• **Written request**:
Below is a block of records; repeat all of them exactly.

• **Given records**:
____

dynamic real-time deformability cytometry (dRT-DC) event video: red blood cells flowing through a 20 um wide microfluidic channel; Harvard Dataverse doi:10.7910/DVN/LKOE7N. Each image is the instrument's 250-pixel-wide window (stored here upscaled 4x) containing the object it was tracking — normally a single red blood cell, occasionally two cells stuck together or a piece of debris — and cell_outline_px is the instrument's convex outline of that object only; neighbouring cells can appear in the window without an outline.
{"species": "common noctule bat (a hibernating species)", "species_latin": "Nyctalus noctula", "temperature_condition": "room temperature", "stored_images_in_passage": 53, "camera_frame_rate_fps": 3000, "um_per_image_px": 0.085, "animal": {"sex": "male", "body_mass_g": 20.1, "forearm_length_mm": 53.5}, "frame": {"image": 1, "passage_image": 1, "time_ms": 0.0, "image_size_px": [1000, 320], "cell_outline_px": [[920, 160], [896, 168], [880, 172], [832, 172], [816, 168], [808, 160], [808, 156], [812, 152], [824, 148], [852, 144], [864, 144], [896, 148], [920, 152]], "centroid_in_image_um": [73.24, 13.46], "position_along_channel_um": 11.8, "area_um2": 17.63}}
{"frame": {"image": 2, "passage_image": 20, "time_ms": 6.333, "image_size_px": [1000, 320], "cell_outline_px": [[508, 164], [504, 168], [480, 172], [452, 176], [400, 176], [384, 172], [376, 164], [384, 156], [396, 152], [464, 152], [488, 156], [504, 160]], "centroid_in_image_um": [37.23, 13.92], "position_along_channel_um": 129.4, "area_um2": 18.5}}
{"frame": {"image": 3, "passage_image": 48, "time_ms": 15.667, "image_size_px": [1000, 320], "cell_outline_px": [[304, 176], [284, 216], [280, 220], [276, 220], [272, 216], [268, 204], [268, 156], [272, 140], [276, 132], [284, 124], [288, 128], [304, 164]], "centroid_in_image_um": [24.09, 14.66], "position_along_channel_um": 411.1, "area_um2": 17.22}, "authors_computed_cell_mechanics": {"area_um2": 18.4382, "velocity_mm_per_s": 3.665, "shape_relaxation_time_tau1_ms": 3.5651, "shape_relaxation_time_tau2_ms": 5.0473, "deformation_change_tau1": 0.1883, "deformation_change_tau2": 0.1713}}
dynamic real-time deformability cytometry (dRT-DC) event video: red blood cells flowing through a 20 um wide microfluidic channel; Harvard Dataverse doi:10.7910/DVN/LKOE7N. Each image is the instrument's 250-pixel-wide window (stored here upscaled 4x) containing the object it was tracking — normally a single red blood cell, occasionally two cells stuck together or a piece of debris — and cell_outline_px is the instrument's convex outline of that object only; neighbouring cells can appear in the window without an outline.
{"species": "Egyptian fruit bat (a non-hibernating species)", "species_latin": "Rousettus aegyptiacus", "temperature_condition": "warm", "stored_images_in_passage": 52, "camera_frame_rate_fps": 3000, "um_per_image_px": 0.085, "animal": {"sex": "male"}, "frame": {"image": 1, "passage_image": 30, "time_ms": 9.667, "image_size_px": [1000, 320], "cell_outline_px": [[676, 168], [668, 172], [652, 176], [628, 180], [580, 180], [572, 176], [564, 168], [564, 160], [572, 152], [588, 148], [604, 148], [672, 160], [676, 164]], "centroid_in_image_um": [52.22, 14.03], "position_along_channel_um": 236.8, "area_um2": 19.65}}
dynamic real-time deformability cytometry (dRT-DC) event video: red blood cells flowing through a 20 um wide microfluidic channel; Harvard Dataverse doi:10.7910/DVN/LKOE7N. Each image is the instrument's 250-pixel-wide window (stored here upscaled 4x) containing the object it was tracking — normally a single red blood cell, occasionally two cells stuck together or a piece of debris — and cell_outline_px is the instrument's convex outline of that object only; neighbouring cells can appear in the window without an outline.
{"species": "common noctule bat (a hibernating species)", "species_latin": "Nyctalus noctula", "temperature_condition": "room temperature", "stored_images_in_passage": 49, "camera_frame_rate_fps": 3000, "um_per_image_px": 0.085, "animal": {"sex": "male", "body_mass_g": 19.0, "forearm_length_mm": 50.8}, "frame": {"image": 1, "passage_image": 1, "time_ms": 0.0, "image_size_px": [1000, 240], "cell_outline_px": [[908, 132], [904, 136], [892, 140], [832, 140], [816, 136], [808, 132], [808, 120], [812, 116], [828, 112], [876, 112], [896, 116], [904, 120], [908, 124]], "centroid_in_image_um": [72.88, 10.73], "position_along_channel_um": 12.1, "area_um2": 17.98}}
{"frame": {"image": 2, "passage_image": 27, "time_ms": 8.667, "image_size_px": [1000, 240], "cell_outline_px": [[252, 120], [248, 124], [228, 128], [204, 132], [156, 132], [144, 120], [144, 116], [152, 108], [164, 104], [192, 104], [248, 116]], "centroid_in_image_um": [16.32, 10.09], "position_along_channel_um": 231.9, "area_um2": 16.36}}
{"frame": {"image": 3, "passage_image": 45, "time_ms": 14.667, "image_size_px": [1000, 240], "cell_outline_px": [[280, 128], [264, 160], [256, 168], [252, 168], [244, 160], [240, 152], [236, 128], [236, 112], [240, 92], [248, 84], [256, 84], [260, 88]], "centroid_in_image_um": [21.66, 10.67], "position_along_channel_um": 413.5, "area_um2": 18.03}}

____

• **Final result**:
dynamic real-time deformability cytometry (dRT-DC) event video: red blood cells flowing through a 20 um wide microfluidic channel; Harvard Dataverse doi:10.7910/DVN/LKOE7N. Each image is the instrument's 250-pixel-wide window (stored here upscaled 4x) containing the object it was tracking — normally a single red blood cell, occasionally two cells stuck together or a piece of debris — and cell_outline_px is the instrument's convex outline of that object only; neighbouring cells can appear in the window without an outline.
{"species": "common noctule bat (a hibernating species)", "species_latin": "Nyctalus noctula", "temperature_condition": "room temperature", "stored_images_in_passage": 53, "camera_frame_rate_fps": 3000, "um_per_image_px": 0.085, "animal": {"sex": "male", "body_mass_g": 20.1, "forearm_length_mm": 53.5}, "frame": {"image": 1, "passage_image": 1, "time_ms": 0.0, "image_size_px": [1000, 320], "cell_outline_px": [[920, 160], [896, 168], [880, 172], [832, 172], [816, 168], [808, 160], [808, 156], [812, 152], [824, 148], [852, 144], [864, 144], [896, 148], [920, 152]], "centroid_in_image_um": [73.24, 13.46], "position_along_channel_um": 11.8, "area_um2": 17.63}}
{"frame": {"image": 2, "passage_image": 20, "time_ms": 6.333, "image_size_px": [1000, 320], "cell_outline_px": [[508, 164], [504, 168], [480, 172], [452, 176], [400, 176], [384, 172], [376, 164], [384, 156], [396, 152], [464, 152], [488, 156], [504, 160]], "centroid_in_image_um": [37.23, 13.92], "position_along_channel_um": 129.4, "area_um2": 18.5}}
{"frame": {"image": 3, "passage_image": 48, "time_ms": 15.667, "image_size_px": [1000, 320], "cell_outline_px": [[304, 176], [284, 216], [280, 220], [276, 220], [272, 216], [268, 204], [268, 156], [272, 140], [276, 132], [284, 124], [288, 128], [304, 164]], "centroid_in_image_um": [24.09, 14.66], "position_along_channel_um": 411.1, "area_um2": 17.22}, "authors_computed_cell_mechanics": {"area_um2": 18.4382, "velocity_mm_per_s": 3.665, "shape_relaxation_time_tau1_ms": 3.5651, "shape_relaxation_time_tau2_ms": 5.0473, "deformation_change_tau1": 0.1883, "deformation_change_tau2": 0.1713}}
dynamic real-time deformability cytometry (dRT-DC) event video: red blood cells flowing through a 20 um wide microfluidic channel; Harvard Dataverse doi:10.7910/DVN/LKOE7N. Each image is the instrument's 250-pixel-wide window (stored here upscaled 4x) containing the object it was tracking — normally a single red blood cell, occasionally two cells stuck together or a piece of debris — and cell_outline_px is the instrument's convex outline of that object only; neighbouring cells can appear in the window without an outline.
{"species": "Egyptian fruit bat (a non-hibernating species)", "species_latin": "Rousettus aegyptiacus", "temperature_condition": "warm", "stored_images_in_passage": 52, "camera_frame_rate_fps": 3000, "um_per_image_px": 0.085, "animal": {"sex": "male"}, "frame": {"image": 1, "passage_image": 30, "time_ms": 9.667, "image_size_px": [1000, 320], "cell_outline_px": [[676, 168], [668, 172], [652, 176], [628, 180], [580, 180], [572, 176], [564, 168], [564, 160], [572, 152], [588, 148], [604, 148], [672, 160], [676, 164]], "centroid_in_image_um": [52.22, 14.03], "position_along_channel_um": 236.8, "area_um2": 19.65}}
dynamic real-time deformability cytometry (dRT-DC) event video: red blood cells flowing through a 20 um wide microfluidic channel; Harvard Dataverse doi:10.7910/DVN/LKOE7N. Each image is the instrument's 250-pixel-wide window (stored here upscaled 4x) containing the object it was tracking — normally a single red blood cell, occasionally two cells stuck together or a piece of debris — and cell_outline_px is the instrument's convex outline of that object only; neighbouring cells can appear in the window without an outline.
{"species": "common noctule bat (a hibernating species)", "species_latin": "Nyctalus noctula", "temperature_condition": "room temperature", "stored_images_in_passage": 49, "camera_frame_rate_fps": 3000, "um_per_image_px": 0.085, "animal": {"sex": "male", "body_mass_g": 19.0, "forearm_length_mm": 50.8}, "frame": {"image": 1, "passage_image": 1, "time_ms": 0.0, "image_size_px": [1000, 240], "cell_outline_px": [[908, 132], [904, 136], [892, 140], [832, 140], [816, 136], [808, 132], [808, 120], [812, 116], [828, 112], [876, 112], [896, 116], [904, 120], [908, 124]], "centroid_in_image_um": [72.88, 10.73], "position_along_channel_um": 12.1, "area_um2": 17.98}}
{"frame": {"image": 2, "passage_image": 27, "time_ms": 8.667, "image_size_px": [1000, 240], "cell_outline_px": [[252, 120], [248, 124], [228, 128], [204, 132], [156, 132], [144, 120], [144, 116], [152, 108], [164, 104], [192, 104], [248, 116]], "centroid_in_image_um": [16.32, 10.09], "position_along_channel_um": 231.9, "area_um2": 16.36}}
{"frame": {"image": 3, "passage_image": 45, "time_ms": 14.667, "image_size_px": [1000, 240], "cell_outline_px": [[280, 128], [264, 160], [256, 168], [252, 168], [244, 160], [240, 152], [236, 128], [236, 112], [240, 92], [248, 84], [256, 84], [260, 88]], "centroid_in_image_um": [21.66, 10.67], "position_along_channel_um": 413.5, "area_um2": 18.03}}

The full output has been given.